Gabrielle Legendre
À Montréal plus du tiers de la population est née à l’étranger. Dans ce contexte de forte immigration caractérisant notre époque, l’intégration de ces nouveaux travailleurs devient un défi. Il est souvent compliqué pour eux de s’insérer et une fois embauchés, ils occupent généralement, et de façon précaire, des professions à plus haut risque. De plus, leur situation instable ne les incite pas à déclarer les incidents ou les accidents. Cette question délicate et complexe, la lauréate s’en est fait une vocation. En véritable actrice de changements sociaux, elle dédie sa carrière professionnelle et universitaire à sensibiliser les acteurs concernés par la santé et la sécurité au travail des immigrants.
Des petites entreprises aux travailleurs immigrantsC’est d’abord en tant qu’adjointe de recherche qu’en 2008, Gabrielle Legendre est introduite à la question. Elle collabore alors à un projet relatif aux « stratégies favorables au développement et au maintien de mesures de santé au travail (SAT) dans les petites entreprises (PE) du centre urbain montréalais embauchant une main-d’œuvre immigrante » (Gravel, Rhéaume, Séguin, Xenecosta).
Au cours de cette étude, trois sources de données sont exploitées :
- Des entrevues semi-dirigées menées auprès des répondants de santé et sécurité au travail (SST) des petites entreprises;
- Des entrevues semi-dirigées avec les professionnels en SAT des centres de santé et de services sociaux œuvrant dans ces entreprises;
- Un questionnaire auto-administré à des travailleurs.
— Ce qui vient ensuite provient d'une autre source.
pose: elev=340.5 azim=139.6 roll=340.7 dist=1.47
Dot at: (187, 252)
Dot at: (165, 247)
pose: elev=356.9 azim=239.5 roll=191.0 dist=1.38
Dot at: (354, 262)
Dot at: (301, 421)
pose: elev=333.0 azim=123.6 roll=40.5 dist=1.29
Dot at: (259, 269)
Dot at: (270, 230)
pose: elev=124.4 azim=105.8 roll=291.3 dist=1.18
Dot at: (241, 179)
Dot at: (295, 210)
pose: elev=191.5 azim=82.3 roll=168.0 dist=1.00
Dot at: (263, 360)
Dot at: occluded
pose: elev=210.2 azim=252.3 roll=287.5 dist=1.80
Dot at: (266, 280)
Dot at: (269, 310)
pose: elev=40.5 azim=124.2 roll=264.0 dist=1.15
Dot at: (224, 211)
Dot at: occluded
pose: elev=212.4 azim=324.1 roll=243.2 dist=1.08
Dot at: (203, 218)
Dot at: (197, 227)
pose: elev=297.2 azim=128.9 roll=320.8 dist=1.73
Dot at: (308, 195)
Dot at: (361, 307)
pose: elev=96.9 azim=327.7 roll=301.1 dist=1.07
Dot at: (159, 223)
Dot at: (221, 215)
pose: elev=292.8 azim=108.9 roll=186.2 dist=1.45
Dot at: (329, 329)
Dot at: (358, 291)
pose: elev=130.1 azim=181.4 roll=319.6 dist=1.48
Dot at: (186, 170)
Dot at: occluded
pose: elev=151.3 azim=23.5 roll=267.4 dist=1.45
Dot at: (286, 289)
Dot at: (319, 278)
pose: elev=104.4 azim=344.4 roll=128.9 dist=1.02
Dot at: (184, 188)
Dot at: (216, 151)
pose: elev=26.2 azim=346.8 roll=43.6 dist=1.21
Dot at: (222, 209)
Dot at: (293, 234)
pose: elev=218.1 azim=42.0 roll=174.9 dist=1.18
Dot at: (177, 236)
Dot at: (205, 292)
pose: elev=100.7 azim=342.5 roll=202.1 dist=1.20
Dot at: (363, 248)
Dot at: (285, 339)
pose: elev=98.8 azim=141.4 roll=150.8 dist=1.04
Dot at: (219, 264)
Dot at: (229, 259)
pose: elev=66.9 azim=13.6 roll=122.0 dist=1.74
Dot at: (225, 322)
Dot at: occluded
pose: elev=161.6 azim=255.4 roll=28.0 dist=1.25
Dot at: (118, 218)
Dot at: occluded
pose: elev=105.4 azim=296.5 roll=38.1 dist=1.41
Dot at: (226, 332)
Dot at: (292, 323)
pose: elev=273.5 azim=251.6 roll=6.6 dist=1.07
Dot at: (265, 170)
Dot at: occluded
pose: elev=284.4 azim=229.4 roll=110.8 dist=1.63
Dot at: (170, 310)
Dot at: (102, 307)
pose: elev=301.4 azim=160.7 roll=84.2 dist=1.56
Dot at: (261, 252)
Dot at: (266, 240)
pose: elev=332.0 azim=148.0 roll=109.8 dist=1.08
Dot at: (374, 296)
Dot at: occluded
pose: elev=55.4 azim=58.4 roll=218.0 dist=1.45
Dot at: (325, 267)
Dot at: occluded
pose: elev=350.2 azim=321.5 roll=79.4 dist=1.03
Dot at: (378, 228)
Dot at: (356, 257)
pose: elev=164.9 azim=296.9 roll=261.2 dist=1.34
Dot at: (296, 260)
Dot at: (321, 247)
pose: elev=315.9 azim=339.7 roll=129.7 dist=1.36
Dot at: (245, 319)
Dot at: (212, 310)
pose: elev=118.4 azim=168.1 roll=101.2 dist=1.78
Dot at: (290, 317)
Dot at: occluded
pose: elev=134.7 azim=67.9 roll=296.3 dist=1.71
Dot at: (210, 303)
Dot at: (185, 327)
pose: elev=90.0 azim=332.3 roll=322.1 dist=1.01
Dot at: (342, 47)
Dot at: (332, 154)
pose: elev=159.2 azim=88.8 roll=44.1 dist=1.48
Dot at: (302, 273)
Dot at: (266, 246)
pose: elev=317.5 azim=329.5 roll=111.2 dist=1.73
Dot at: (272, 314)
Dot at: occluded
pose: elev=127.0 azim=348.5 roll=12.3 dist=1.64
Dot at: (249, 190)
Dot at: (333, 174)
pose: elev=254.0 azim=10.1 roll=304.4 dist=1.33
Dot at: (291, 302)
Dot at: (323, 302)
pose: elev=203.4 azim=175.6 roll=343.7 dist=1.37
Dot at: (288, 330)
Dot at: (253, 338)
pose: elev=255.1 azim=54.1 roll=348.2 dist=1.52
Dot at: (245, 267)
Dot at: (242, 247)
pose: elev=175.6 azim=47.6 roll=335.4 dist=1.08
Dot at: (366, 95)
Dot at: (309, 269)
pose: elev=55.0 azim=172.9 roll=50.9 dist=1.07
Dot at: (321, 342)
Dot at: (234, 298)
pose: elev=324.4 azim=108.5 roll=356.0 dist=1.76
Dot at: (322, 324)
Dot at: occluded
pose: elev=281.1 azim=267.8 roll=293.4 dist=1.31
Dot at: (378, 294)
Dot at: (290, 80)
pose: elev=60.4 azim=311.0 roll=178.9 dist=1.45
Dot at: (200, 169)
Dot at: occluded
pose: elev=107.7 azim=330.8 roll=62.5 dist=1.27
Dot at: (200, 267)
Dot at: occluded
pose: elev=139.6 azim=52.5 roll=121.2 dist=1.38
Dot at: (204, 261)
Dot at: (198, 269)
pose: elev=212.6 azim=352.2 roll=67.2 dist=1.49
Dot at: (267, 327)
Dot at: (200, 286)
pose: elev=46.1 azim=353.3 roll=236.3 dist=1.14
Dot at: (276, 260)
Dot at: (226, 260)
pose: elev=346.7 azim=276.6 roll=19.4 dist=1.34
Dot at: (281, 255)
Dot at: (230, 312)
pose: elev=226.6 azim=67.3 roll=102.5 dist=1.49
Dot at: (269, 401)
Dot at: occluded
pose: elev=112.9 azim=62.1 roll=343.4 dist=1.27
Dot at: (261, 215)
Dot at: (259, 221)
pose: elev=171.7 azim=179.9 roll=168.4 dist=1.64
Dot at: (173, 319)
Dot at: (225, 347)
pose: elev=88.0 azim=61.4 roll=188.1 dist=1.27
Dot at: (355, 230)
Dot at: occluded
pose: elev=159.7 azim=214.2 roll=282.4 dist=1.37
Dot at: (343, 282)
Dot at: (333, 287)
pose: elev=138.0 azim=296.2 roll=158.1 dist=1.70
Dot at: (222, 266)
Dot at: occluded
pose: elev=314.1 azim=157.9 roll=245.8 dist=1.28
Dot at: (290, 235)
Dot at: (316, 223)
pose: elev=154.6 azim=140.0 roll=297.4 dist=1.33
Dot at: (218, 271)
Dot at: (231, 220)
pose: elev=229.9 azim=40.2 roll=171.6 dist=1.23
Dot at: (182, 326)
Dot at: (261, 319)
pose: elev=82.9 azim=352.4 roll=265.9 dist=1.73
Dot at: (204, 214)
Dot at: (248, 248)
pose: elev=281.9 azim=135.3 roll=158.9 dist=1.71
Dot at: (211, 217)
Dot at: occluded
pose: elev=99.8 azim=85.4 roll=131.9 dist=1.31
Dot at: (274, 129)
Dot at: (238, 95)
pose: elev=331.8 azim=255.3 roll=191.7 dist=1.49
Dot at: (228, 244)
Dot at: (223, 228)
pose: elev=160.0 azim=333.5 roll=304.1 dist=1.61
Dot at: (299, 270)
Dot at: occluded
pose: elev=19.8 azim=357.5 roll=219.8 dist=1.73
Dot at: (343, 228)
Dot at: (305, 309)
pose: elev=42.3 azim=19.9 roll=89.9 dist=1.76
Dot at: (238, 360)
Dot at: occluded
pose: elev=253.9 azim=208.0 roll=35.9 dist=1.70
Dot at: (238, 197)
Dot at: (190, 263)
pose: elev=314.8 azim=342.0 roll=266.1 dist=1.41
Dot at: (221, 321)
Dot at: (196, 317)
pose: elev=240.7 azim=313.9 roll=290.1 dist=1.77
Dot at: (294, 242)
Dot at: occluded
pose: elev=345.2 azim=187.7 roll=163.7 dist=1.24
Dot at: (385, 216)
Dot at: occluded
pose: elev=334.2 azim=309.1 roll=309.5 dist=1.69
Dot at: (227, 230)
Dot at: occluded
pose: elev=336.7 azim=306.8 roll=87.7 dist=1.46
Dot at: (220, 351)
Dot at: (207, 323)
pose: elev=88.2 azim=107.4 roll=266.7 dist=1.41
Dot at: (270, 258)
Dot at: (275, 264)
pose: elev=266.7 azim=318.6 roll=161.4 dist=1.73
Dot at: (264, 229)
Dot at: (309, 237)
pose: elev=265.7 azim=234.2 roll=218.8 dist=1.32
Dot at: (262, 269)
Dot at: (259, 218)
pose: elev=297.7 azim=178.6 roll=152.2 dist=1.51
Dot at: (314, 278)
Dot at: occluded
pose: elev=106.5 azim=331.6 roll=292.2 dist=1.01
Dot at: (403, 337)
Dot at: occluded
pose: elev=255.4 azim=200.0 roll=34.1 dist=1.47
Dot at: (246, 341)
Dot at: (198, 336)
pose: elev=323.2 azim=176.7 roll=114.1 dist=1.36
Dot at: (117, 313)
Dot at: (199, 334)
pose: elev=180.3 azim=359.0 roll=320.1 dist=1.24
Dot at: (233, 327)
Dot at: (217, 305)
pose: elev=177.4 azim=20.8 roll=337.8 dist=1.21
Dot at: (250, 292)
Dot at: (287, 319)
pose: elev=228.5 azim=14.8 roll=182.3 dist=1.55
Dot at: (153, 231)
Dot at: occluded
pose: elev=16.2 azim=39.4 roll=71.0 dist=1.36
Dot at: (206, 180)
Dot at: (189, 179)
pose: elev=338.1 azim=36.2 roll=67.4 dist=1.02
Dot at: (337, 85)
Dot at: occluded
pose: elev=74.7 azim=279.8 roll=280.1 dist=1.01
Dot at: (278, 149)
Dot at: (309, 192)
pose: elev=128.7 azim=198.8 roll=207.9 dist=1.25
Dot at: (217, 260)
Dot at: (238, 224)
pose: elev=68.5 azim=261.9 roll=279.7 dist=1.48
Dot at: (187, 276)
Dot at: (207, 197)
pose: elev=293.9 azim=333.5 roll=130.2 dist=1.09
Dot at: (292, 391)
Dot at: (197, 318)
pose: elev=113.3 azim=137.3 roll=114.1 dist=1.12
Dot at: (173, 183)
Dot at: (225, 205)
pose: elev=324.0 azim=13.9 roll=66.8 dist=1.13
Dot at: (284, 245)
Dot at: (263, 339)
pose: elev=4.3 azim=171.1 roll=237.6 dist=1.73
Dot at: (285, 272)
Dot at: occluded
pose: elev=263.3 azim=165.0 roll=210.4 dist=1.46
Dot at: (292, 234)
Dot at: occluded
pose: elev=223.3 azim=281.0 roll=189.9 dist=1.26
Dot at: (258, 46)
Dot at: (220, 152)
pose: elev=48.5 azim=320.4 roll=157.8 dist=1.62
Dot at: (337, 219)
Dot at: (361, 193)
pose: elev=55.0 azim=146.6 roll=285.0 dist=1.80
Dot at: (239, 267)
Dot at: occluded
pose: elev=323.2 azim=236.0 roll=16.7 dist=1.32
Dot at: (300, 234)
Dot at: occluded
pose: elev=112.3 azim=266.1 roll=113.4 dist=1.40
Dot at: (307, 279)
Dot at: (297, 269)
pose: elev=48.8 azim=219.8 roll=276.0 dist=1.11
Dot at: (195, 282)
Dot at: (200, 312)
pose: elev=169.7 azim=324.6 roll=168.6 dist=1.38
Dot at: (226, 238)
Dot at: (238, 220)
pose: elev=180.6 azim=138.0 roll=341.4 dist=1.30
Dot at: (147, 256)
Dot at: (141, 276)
Les résultats obtenus soulignent plusieurs obstacles à la participation des travailleurs immigrants aux mesures préventives, par exemple, la langue, les différences culturelles au niveau de ce qui est acceptable comme niveau de risque, la crainte de perdre son emploi s’ils adoptent une attitude revendicatrice, etc.
Ces constats suscitent l’intérêt des établissements de SST, des institutions publiques de protection des travailleurs, mais aussi des organismes voués à la défense et à l’insertion des travailleurs immigrants. Les recommandations qui s’en suivent mèneront à la constitution de la Table de concertation pour l’amélioration de la SST des travailleurs issus de l’immigration, en 2013, réunissant des partenaires de la SST, de l’immigration, de santé publique, de l’emploi, et du milieu patronal et syndical. Il en émergera des actions concrètes en transfert des connaissances qui pourraient mener à des changements de pratiques et à l’évolution des politiques publiques.
Aujourd’hui adjointe à la coordination des actions de cette Table, Gabrielle Legendre a su voir en ce projet de recherche une source d’inspiration pour son mémoire de maîtrise en administration des affaires, mais aussi pour sa thèse de doctorat interdisciplinaire en santé et société commencée à l’UQAM, en 2013.
Évaluer les activités de transfert de connaissancesSon projet de thèse consiste en l’évaluation des activités de transfert de connaissances proposées par chacun des quatre sous-groupes d’acteurs de cette Table. Ces activités concernent :
- la formation destinée aux représentants d’organismes communautaires et aux nouveaux immigrants;
- la formation destinée aux professionnels de SST;
- les outils d’information et de sensibilisation destinés aux petites entreprises;
- le plan d’action pour mobiliser les instances publiques concernant les inégalités sociales de SST.
Par ailleurs, dans le cadre de ses fonctions à la Table, elle participe activement aux actions menées par la Direction de la santé publique de Montréal afin de sensibiliser les instances publiques aux inégalités sociales de santé au travail.
En parallèle, la doctorante est aussi depuis 2011 coordinatrice adjointe à la direction du Réseau de recherche en santé et sécurité du travail du Québec (RRSSTQ). Ce réseau, constitué de chercheurs venant de champs disciplinaires multiples, lui a permis d’acquérir une expérience professionnelle hors du commun. Dès lors, Gabrielle Legendre se fait remarquer non seulement pour son habileté à interagir avec les diverses communautés de chercheurs, son sens critique, sa persévérance lors de la rédaction de demande de subvention, son sens organisationnel en tant que coordonnatrice de plusieurs événements au sein du réseau, mais aussi pour ses qualités rédactionnelles comme coéditrice d’un numéro spécial de la revue Relations Industrielles lancée en 2014.
Enfin, sa contribution au transfert des connaissances se démontre aussi en sa qualité de chargé de cours, depuis 2011, à l’UQAM, et à l’Université de Sherbrooke en gestion des ressources humaines, en gestion de la diversité et en gestion de la santé et sécurité au travail.